Distributed Continual Learning
Long Le, Marcel Hussing, Eric Eaton
TL;DR
Distributed Continual Learning (DCL) studies a network of heterogeneous agents that sequentially encounter tasks and must exchange knowledge under budgets and topologies. The authors formalize DCL on a directed graph $\\mathcal{G}$ with a cumulative objective to minimize the total expected loss across tasks while constraining knowledge transfer with $b_{ij}$, $f_{ij}$, and a global clock $C$, and they compare data-instance, full-model, and modular parameter sharing, including a reusable-module approach called modmod. Empirical results across MNIST variants and CIFAR-100 show that modular parameter sharing accelerates early learning and reduces communication, data sharing yields strong final accuracy on easier tasks, and combining modalities delivers the best overall performance under realistic budgets.

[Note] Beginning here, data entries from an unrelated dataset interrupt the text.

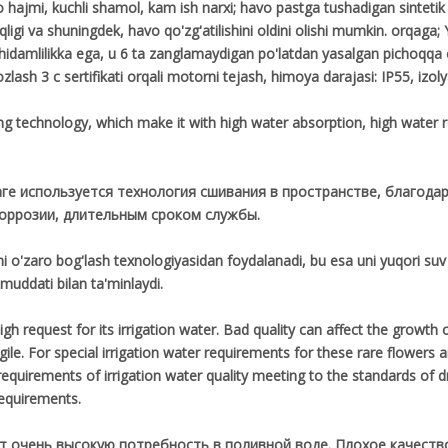
 hajmi, kuchli shamol, kam ish narxi; havo pastga tushadigan sintetik t
chiqligi va shuningdek, havo qo'zg'atilishini oldini olishi mumkin. orqa
hidamlilikka ega, u 6 ta zanglamaydigan po'latdan yasalgan pichoqqa e
lash 3 c sertifikati orqali motorni tejash, himoya darajasi: IP55, izolya
g technology, which make it with high water absorption, high water re
ге используется технология сшивания в пространстве, благода
коррозии, длительным сроком службы.
i o'zaro bog'lash texnologiyasidan foydalanadi, bu esa uni yuqori suv s
 muddati bilan ta'minlaydi.
 request for its irrigation water. Bad quality can affect the growth o
ile. For special irrigation water requirements for these rare flowers
equirements of irrigation water quality meeting to the standards of d
equirements.
ют очень высокую потребность в поливной воде. Плохое качеств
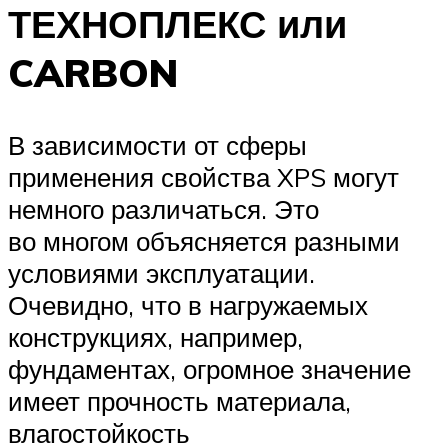
ТЕХНОПЛЕКС или
CARBON
В зависимости от сферы
применения свойства XPS могут
немного различаться. Это
во многом объясняется разными
условиями эксплуатации.
Очевидно, что в нагружаемых
конструкциях, например,
фундаментах, огромное значение
имеет прочность материала,
влагостойкость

The work provides robust baselines, highlights the hidden costs of communication, and broadens the evaluation framework for DCL with heterogeneous agents, pointing toward extensions to reinforcement learning and more complex transfer strategies.
Abstract
This work studies the intersection of continual and federated learning, in which independent agents face unique tasks in their environments and incrementally develop and share knowledge. We introduce a mathematical framework capturing the essential aspects of distributed continual learning, including agent model and statistical heterogeneity, continual distribution shift, network topology, and communication constraints. Operating on the thesis that distributed continual learning enhances individual agent performance over single-agent learning, we identify three modes of information exchange: data instances, full model parameters, and modular (partial) model parameters. We develop algorithms for each sharing mode and conduct extensive empirical investigations across various datasets, topology structures, and communication limits. Our findings reveal three key insights: sharing parameters is more efficient than sharing data as tasks become more complex; modular parameter sharing yields the best performance while minimizing communication costs; and combining sharing modes can cumulatively improve performance.